## Task to complete
Take the data below. Output it exactly from its first line through the line containing "AXA IM’s Global Remuneration Policy, which".

(Records from a data collection)

=== Section Start ===

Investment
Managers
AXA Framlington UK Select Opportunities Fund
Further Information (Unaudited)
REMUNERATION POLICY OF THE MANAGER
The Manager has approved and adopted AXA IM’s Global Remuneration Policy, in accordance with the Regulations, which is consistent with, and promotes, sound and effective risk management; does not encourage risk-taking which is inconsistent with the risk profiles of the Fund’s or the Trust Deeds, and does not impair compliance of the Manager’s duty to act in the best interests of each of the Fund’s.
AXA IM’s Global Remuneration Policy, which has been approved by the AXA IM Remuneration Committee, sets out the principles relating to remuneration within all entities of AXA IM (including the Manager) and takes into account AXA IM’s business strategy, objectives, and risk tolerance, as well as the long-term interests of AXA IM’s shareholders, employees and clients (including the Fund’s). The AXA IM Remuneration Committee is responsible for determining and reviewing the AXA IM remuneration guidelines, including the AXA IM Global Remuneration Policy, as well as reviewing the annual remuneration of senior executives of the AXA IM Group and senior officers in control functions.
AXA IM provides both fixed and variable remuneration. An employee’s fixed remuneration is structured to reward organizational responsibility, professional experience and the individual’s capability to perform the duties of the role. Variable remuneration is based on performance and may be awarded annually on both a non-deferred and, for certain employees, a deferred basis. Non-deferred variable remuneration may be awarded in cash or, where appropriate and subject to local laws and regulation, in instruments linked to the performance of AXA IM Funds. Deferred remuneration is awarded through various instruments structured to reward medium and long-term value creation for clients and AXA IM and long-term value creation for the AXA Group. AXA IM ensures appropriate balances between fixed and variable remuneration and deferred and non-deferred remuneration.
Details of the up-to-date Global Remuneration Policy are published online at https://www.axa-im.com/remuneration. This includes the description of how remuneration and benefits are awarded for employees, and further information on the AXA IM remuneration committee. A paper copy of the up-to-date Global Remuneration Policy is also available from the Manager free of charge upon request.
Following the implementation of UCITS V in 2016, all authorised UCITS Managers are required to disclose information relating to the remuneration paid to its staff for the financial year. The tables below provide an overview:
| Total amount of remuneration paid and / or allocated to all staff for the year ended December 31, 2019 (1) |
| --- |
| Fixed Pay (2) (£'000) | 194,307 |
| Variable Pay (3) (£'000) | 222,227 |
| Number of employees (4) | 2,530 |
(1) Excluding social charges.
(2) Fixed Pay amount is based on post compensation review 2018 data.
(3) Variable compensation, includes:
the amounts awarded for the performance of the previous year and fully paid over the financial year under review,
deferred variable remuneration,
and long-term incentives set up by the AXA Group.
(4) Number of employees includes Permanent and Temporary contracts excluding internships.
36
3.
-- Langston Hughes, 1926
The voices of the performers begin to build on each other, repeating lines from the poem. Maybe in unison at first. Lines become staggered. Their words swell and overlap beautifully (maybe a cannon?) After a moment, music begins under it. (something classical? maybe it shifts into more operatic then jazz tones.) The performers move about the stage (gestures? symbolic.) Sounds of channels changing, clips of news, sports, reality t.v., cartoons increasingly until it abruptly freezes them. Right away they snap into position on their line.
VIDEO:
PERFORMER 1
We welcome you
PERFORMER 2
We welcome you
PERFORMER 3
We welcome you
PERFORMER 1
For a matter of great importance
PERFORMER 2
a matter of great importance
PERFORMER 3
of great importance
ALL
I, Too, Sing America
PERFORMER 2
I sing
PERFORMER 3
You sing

=== Section End ===

## Result
Investment
Managers
AXA Framlington UK Select Opportunities Fund
Further Information (Unaudited)
REMUNERATION POLICY OF THE MANAGER
The Manager has approved and adopted AXA IM’s Global Remuneration Policy, in accordance with the Regulations, which is consistent with, and promotes, sound and effective risk management; does not encourage risk-taking which is inconsistent with the risk profiles of the Fund’s or the Trust Deeds, and does not impair compliance of the Manager’s duty to act in the best interests of each of the Fund’s.
AXA IM’s Global Remuneration Policy, which has been approved by the AXA IM Remuneration Committee, sets out the principles relating to remuneration within all entities of AXA IM (including the Manager) and takes into account AXA IM’s business strategy, objectives, and risk tolerance, as well as the long-term interests of AXA IM’s shareholders, employees and clients (including the Fund’s). The AXA IM Remuneration Committee is responsible for determining and reviewing the AXA IM remuneration guidelines, including the AXA IM Global Remuneration Policy, as well as reviewing the annual remuneration of senior executives of the AXA IM Group and senior officers in control functions.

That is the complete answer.